3. On 28 February 2012 an incorrect notice in terms of Rule 30A was served on the applicant's correspondent. Correspondence followed from the respondent advising the applicant's correspondent that the incorrect notice was served and the correct notice in terms of Rule 35(7) will be served. The latter was served on 15 June 2012, advising that the application to compel discovery would be heard on 23 July 2012. On 23 July 2012 the applicant was ordered to file its discovery within 10 days of the order. The dies for filing would have expired on 6 August 2012.
4. On 26 September 2012 a further Rule 35(7) for the striking out of the applicant's defence for non-compliance was duly served, on the correspondent advising that the application would be heard on 30 October 2012.
5. On 30 October 2012 the application was heard and the applicant's defence was struck off. However, the court postponed the application for default judgment to 5 December 2012 to enable the respondent to file the necessary damages affidavit. The notice of set down for 5 December 2012 was served on the correspondent on 31 October 2012. The application of 5 December 2012 was postponed to 14 February 2013 to enable the applicant to file his rescission application papers.
6. The applicant submits that on 1 October 2012 the correspondent attorney sent a fax to his attorneys advising of the discovery notices, the Rule 35(7) notice and the fact that the matter was set down for 30 October 2012. However, the fax was sent to the wrong fax number, it was sent to fax number 015 491 6621 whereas the fax number is in fact 015 491 1959.
7. Be that as it may, on 23 October 2012 the correspondent discovered the error and on 29 October 2012 the applicant's attorney advised the respondent that he had just been advised of the matter being heard on 30 October 2012. Applicant states that no reply was fourth coming from the respondent and on 31 October 2012 the correspondent advised the applicant's attorney of the notice of set down for default judgment served on their office on 31 October 2012.
8. To place things into perspective, on 29 October 2012 the applicant advised the respondent by telefax as follows:
"We have just noted with dismay from a letter we received from your correspondent attorney that the matter is on the roll on the 30th October 2012. It was on the 23rd October 2012 at around 16H28. Then on the 24th October 2012 we forwarded our letter to them advising them that we have since receive, the last pleadings from them on the 18th March 2008.
In light of the above we would like to advise you that we would not be able to proceed with the matter and as such we are requesting your good selves to understand our predicaments and remove the matter from the roll, alternatively attend to postponement of the matter.
Kindly but, urgently convey this letter to your instructing attorney and revert to us"
THE LAW
9. An application for rescission and reinstating an action must be brought in terms of Rule 31(2)(b), Rule 42(1) and the Common Law. Refer to De Wet and Others v Western Bank Ltd 1979(2) SA 1031(A) at 1038A and Athmaram v Singh 1989(3) SA 953 D&CLD at 954 D - F.

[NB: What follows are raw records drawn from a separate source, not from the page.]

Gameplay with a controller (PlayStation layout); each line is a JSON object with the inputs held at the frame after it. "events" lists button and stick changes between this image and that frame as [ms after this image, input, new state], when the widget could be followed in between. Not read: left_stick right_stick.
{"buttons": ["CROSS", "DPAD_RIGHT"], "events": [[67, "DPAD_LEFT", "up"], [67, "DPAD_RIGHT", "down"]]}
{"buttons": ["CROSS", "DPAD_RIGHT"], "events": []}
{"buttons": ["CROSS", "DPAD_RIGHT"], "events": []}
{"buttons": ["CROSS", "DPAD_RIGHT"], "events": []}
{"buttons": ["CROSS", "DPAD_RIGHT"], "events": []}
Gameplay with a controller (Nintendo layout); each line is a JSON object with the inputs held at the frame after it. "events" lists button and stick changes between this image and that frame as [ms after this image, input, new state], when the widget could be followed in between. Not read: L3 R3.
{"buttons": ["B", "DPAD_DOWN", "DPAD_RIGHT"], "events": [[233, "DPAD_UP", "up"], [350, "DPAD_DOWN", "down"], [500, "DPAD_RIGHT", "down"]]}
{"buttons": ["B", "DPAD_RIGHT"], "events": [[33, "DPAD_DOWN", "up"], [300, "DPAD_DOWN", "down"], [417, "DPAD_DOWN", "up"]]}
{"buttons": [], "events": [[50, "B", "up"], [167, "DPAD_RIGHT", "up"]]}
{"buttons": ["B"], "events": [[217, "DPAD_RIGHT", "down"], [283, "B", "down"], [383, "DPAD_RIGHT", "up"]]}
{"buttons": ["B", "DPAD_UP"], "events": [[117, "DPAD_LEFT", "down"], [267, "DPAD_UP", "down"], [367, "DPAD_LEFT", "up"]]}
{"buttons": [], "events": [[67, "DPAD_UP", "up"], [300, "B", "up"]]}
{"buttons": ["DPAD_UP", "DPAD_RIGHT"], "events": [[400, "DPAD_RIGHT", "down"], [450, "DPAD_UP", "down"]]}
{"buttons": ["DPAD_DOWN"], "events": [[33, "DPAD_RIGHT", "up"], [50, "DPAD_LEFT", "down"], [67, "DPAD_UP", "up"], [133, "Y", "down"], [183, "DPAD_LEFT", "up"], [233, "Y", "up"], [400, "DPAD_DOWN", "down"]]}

10. Rule 31(2)(b) provides that one can bring a rescission application if a defendant fails to deliver a notice of intention to defend or plea. Rule 42(l)(a) states that a rescission application can be brought if it was "erroneously sought or erroneously granted”. Whilst under the common law rescission is sought on "a sufficient cause" shown. See De Wet and others supra at 1042 – 1043
11. It is common cause that this application for rescission is brought under the common law. Now it is trite that under the common law the focus is on the conduct of the applicant. To this end reference is made to Chetty v Law Society, Transvaal 1985(2) SA 756(A) at page 765 where it was held:
"The term "sufficient cause" (or "good cause") defies precise or comprehensive definition, for many and various factors require to be considered. (See Cairn's Executors v Gaarn 1912 AD 181 at 186 per INNES JA.) But it is clear that in principle and in the long¬standing practice of our Courts two essential elements of "sufficient cause" for rescission of a judgment by default are:
(i) that the party seeking relief must present a reasonable and acceptable explanation for his default; and
(ii) that on the merits such party has a bona fide defence which, prima facie, carries some prospect of success. (De Wet's case supra at 1042; PE Bosman Transport Works Committee and Others v Piet Bosman Transport (Pty) Ltd 1980 (4) SA 794 (A); Smith NO v Brummer NO and Another; Smith NO v Brummer 1954 (3) SA 352 (0) at 357 - 358.)"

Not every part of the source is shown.